Saturday, March 09, 2024

something about “Let's Explore Diabetes With Owls” by David Sedaris

My David Sedaris read-a-thon continued with Let's Explore Diabetes With Owls, an essay collection released in 2013. I enjoy reading Sedaris. I had been reading him on my commute and sometimes before bed or when I wake in the middle of the night. Those times flew by.

An acquaintance said she thinks Sedaris really loves people. I think people interest him, but I do not think he loves them. In a previous post I noted that I find his moments of mockery conspicuous. But maybe you can mock and love people.

My favorite essay in Owls is not a funny or poignant one: it is "Day In, Day Out" because, in it, Sedaris describes how he developed his writing habit and subject matter choices by keeping journals. I enjoy reading good writers talk about writing, and this essay can help aspiring professional and hobbyist writers.
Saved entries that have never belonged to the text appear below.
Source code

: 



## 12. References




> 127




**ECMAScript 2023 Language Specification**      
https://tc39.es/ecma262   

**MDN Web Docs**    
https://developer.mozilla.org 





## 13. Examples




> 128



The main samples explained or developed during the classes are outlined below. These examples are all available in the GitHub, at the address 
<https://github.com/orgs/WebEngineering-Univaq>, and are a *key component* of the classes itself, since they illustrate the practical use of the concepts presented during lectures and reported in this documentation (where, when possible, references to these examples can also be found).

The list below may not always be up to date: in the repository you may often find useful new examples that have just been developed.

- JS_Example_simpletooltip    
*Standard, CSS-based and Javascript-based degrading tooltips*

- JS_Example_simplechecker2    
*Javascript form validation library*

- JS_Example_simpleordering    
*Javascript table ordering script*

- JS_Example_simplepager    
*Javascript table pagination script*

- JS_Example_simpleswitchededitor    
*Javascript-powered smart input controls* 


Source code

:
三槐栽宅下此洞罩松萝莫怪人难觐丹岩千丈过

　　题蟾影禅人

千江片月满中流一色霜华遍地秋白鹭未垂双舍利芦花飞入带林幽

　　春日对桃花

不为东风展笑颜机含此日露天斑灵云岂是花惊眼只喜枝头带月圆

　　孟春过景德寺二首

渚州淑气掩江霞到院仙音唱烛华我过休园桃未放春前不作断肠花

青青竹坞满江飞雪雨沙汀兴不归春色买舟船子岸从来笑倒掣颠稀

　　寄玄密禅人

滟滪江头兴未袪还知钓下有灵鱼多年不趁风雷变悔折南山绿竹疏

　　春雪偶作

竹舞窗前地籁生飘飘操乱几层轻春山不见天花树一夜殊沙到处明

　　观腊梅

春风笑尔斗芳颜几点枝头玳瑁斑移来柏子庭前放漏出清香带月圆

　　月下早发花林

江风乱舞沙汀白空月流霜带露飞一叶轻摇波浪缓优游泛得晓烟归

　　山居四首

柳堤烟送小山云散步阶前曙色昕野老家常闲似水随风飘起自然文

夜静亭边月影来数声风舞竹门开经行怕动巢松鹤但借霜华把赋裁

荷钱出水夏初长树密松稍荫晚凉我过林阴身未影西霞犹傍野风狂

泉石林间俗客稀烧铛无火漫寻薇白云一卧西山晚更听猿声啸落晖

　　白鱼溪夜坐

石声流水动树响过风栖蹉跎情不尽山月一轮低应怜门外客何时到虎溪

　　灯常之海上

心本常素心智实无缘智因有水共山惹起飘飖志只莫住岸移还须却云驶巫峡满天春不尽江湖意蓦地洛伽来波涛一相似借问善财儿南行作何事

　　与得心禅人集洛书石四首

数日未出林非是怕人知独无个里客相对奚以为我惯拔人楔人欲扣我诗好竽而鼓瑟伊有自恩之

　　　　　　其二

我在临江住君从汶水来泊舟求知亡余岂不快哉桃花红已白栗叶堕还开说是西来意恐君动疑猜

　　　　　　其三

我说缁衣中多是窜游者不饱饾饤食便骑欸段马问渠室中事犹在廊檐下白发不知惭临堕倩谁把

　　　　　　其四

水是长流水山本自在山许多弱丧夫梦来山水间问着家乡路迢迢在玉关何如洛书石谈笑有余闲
One of my favorite funny parts of Owls comes in “A Friend in the Ghetto,” Sedaris’s telling of his attempt in ninth grade to forge a relationship with an overweight black girl. In this telling, he calls her Delicia. He was using Delicia to relieve the peer pressure he felt to have a girlfriend and to score cheap social-justice points. At one point, Sedaris wants to bring Delicia with him to church; his mother objects, so David accuses his mother of objecting because she fears having half-black grandchildren. His mom replies:

“That’s right,” she said. “I want you to marry someone exactly like me, with a big beige purse and lots of veins in her legs. In fact, why don’t I just divorce your father so the two of us can run off together?”

“You’re disgusting,” I told her. “I’ll never marry you. Never!” I left the room in a great, dramatic huff, thinking, Did I just refuse to marry my mother? and then, secretly, I’m free! The part of my plan that made old people uncomfortable, that exposed them for the bigots they were—and on a Sunday!—still appealed to me. But the mechanics of it would have been a pain. Buses wouldn’t be running, so someone would have to drive to the south side, pick up Delicia, and then come back across town. After I’d finished shocking everyone, I’d have to somehow get her home. I didn’t imagine her aunt had a car. My mother wasn’t going to drive us, so that just left my dad, who would certainly be watching football and wouldn’t leave his spot in front of the TV even if my date was white and offered to chip in for the gas. Surely something could be arranged, but it seemed easier to take the out that had just been handed to me and to say that our date was forbidden.

Love seemed all the sweeter when it was misunderstood, condemned by the outside world.

Later, Sedaris breaks the news to Delicia that his parents are prejudiced, and she seems undisturbed, saying only that it was okay. To which Sedaris responds:

“Well, no, actually, it’s not okay,” I told her. “Actually, it stinks.” I laid my hand over hers on the desktop and then looked down at it, thinking what a great poster this would make. “Togetherness,” it might read. I’d expected electricity to pass mutually between us, but all I really felt was self-conscious, and disappointed that more people weren’t looking on.

I wonder if this is more fiction than truth.

My other favorite funny part in Owls comes in “The Happy Place,” an essay about Sedaris getting a colonoscopy. For the procedure, he is given propofol, which gives him a sleepy sense of euphoria. He writes of the experience:

Never had I experienced such an all-encompassing sense of well-being. Everything was soft-edged and lovely. Everyone was magnificent. Perhaps if I still drank and took drugs I might not have felt the effects so strongly, but except for some Dilaudid I’d been given for a kidney stone back in 2009, I had been cruelly sober for thirteen years.

After the procedure, Sedaris writes of waking and finding a woman in his room.

“I’m going to need for you to pass some gas,” said the woman putting papers into envelopes. She spoke as if she were a teacher, and I was a second-grade student. “Do you think you can do that for me?”

“For you, anything.” And as I did as I was instructed, I realized it was no different than playing a wind instrument. There were other musicians behind other curtains, and I swear I could hear them chiming in, the group of us forming God’s own horn section.

Reviews of books by Sedaris are not hard to find, and some of them trace changes in his writing. I have found Sedaris to be pretty consistent from one book to the next. And this is the fourth book of his that I have read, following Me Talk Pretty One Day, Dress Your Family in Corduroy and Denim, Calypso, and When You AreEngulfed in Flames (and not counting The Best of Me, which a best-of rather than a stand-alone collection).